On the plus side (let’s start with that), things are actually going ok at work despite my having a lot more responsibility and having to do tasks in a different way.
I’ve called my supervisor and had her review my work for the new funding for our clients. The funding is coming from the federal CARES Act and, like all government paperwork, is a bitch. I might be starting to understand it. Maybe.
I’ve found that my supervisor seems to like my asking “stupid” questions. Maybe she likes that I’m engaged and communicative. The great news is that now that I’m coming to her more instead of my coworker we are building a rapport.
And also I’m spending more time chatting with my only other coworker who spends most her time working in the pantry. When she’s not packing and delivering food she’s in the office chatting with me.
I still find my coworker being on vacation stressful but today work is a nice distraction from home.
Things with my daughter are not…great.
You’ve got an explosive mix of teenage girlhood, social isolation, mental illness, and the dark side of the internet going on.
Her dad and I have spent several hours talking with her therapist over the past couple weeks and have agonized on how best to help her. We are taking away her phone again, which my daughter says is her only coping mechanism.

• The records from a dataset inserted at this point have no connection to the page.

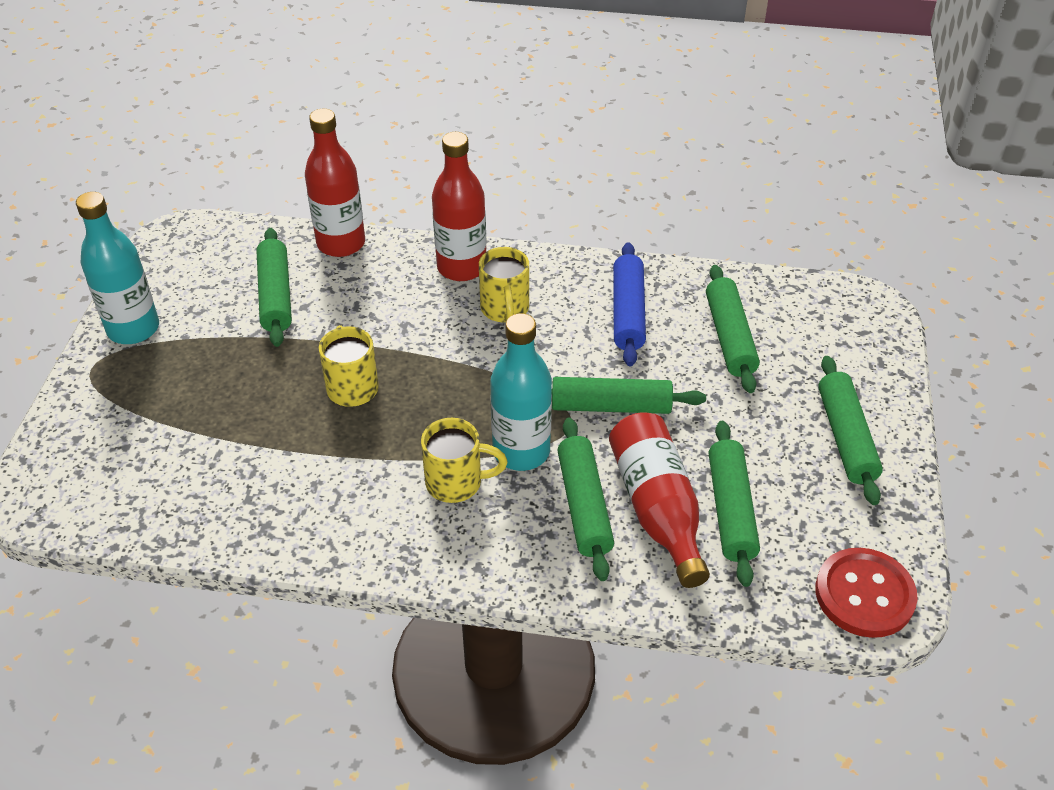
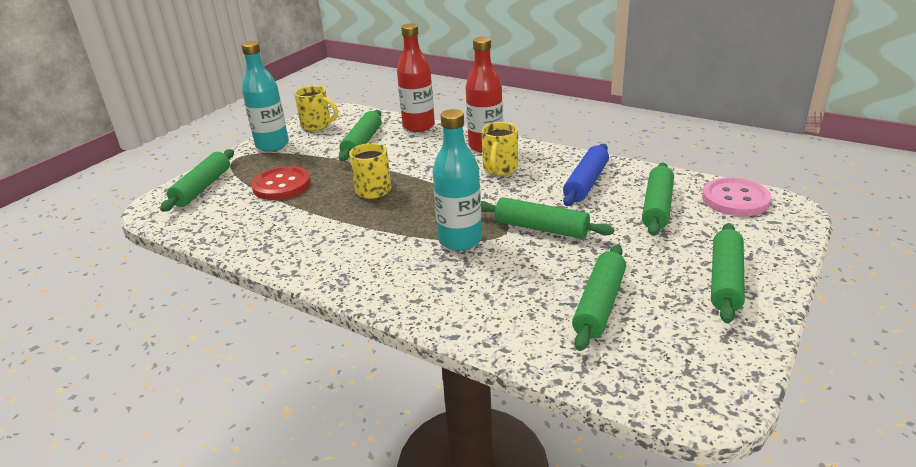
camera: 25 degrees right, 15 degrees down
(456, 482) = (404, 248): yellow mug -> yellow mug (317, 125)
(584, 505) = (484, 278): green rolling pin -> green rolling pin (202, 187)
(657, 509) = (539, 291): red bottle -> none
(811, 304) = (735, 199): none -> pink button
(864, 594) = (690, 387): red button -> red button (281, 185)

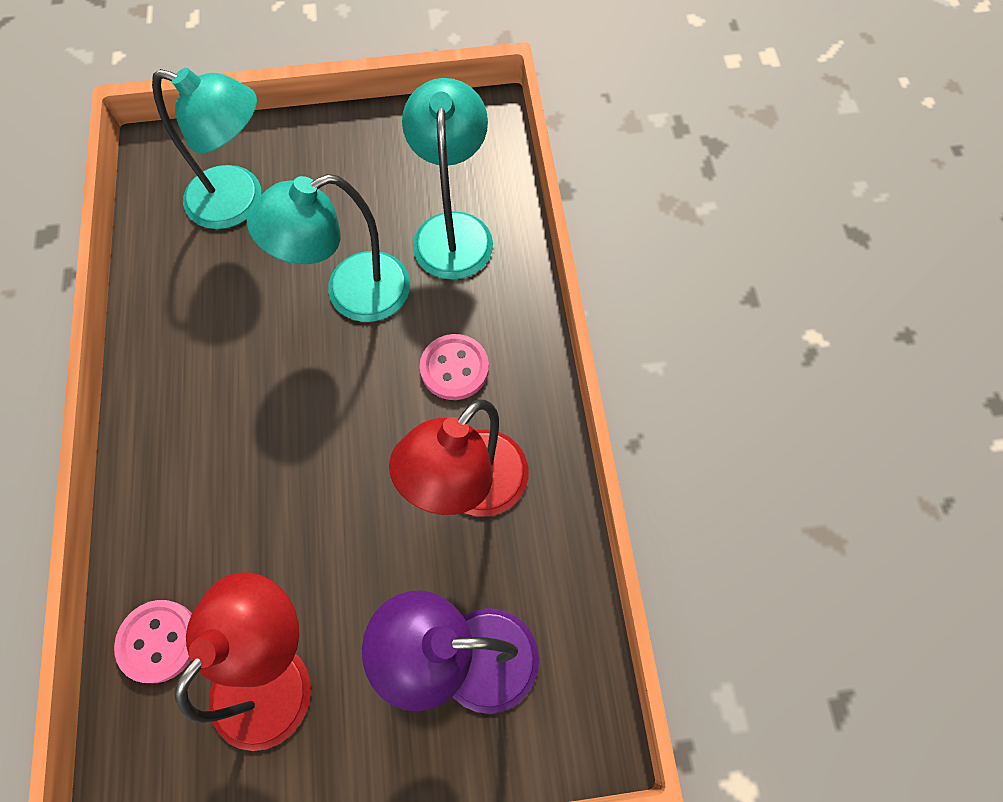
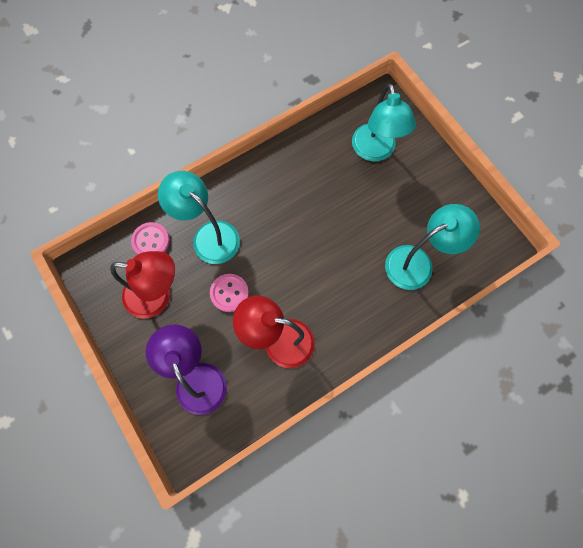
camera: 65 degrees right, 5 degrees up
(351, 294) = (353, 232): turquoise lamp -> turquoise lamp (208, 236)
(454, 368) = (338, 302): pink button -> pink button (229, 293)

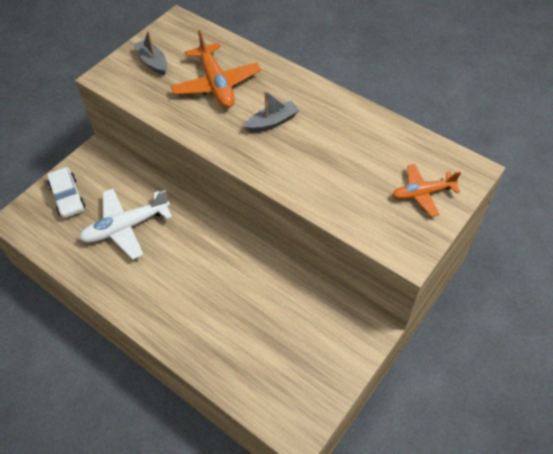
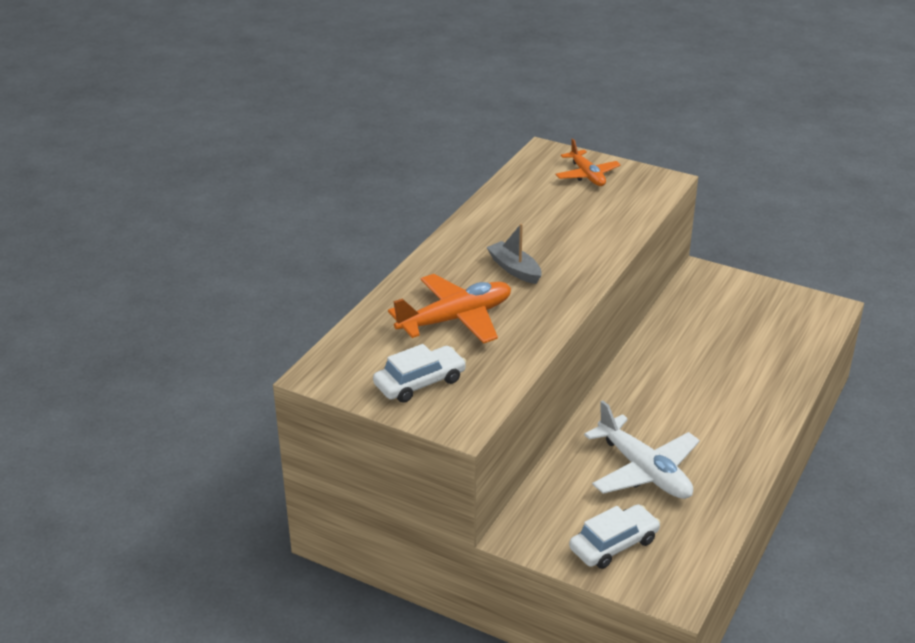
camera: 100 degrees left, 20 degrees down
(153, 62) = (420, 382): grey boat -> white car

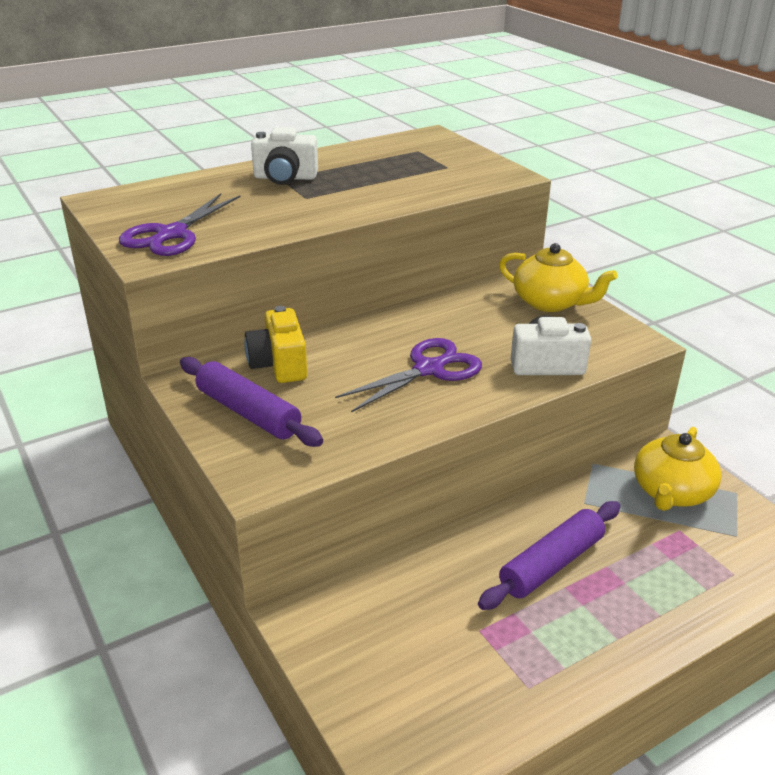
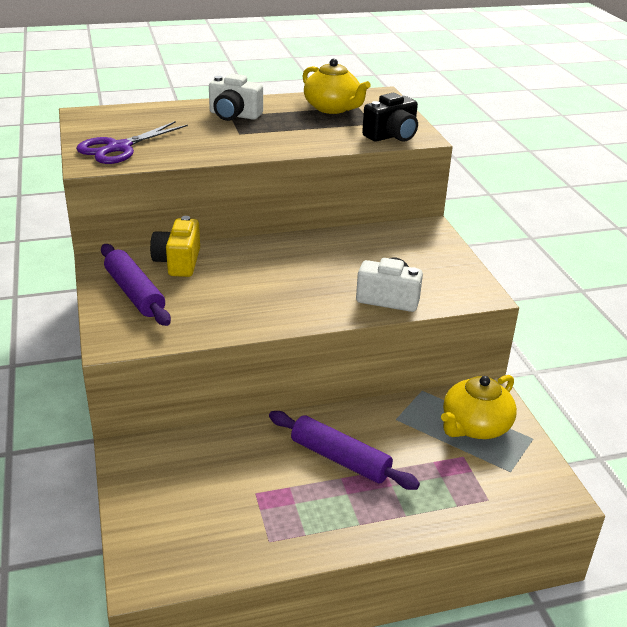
camera: 15 degrees right, 0 degrees up
(429, 369) = (291, 285): purple scissors -> none
(480, 178) = (392, 136): none -> black camera
(550, 302) = (426, 250): yellow teapot -> yellow teapot (333, 108)
(551, 564) = (340, 459): purple rolling pin -> purple rolling pin turned 60 degrees clockwise

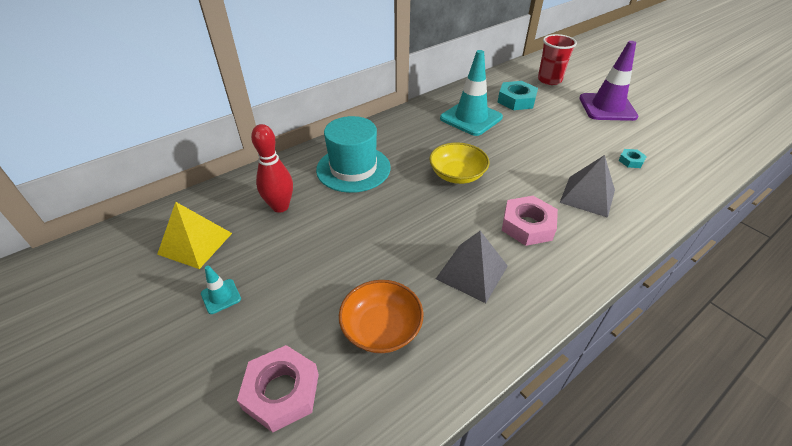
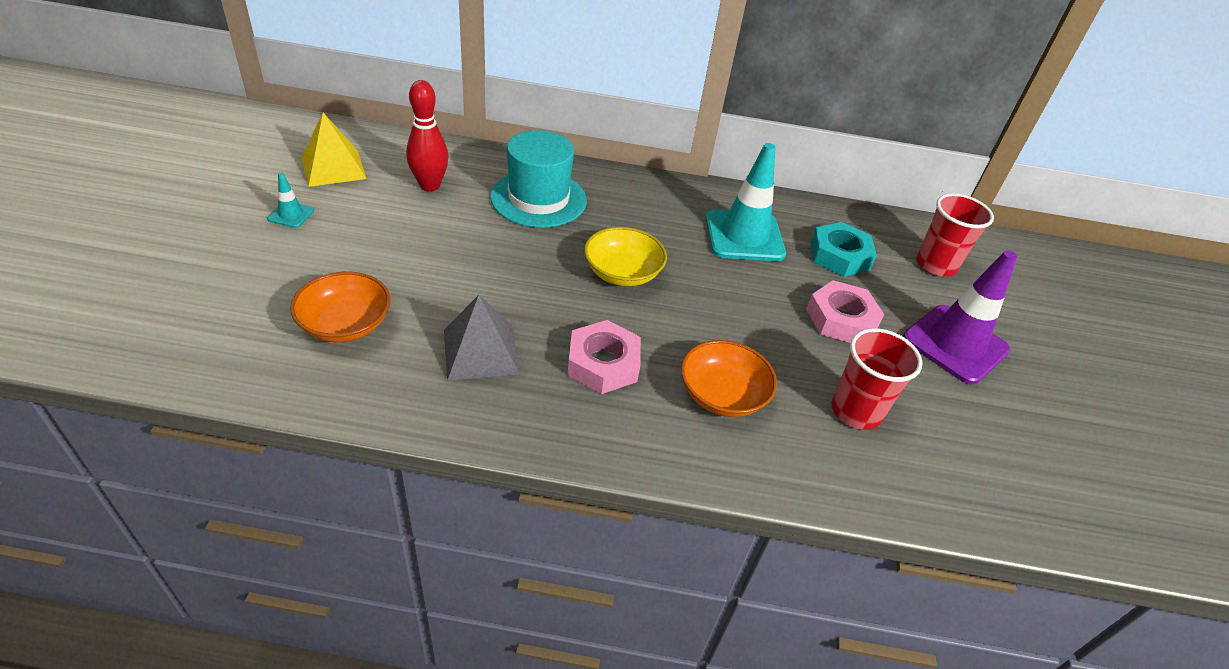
camera: 40 degrees right, 0 degrees up
(281, 391) = (226, 302): pink nut -> pink nut (841, 319)
(587, 196) = (722, 395): grey pyramid -> orange bowl
(631, 161) = (856, 411): turquoise nut -> red cup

She tells me the more I talk the less she trusts me, I don’t try to make things better, I don’t listen, nothing she could ever say would make me understand, I don’t want to hear what she has to say, we are more a mess than a family and our “environment” is what’s making her depressed, isolated and secretive. She says she wants to trust me again because she misses me and the last couple days I’ve hardly slept because of all this.
I forgot to add that my daughter is significantly smarter than me and also manipulative.
Anyway, I dropped her off at her grandparents this morning because she seems to do better there psychologically. She has a psych/med eval on Monday. I don’t know how long she’ll stay at her grandparents. Could be 1 day, could be months.
I just know I’m worn and I feel like a complete failure as a parent and I know that most parents feel this way at some point, if not often, so it’s not unusual.
Regardless of what my daughter thinks of me, I just want her to have a happy and healthy life.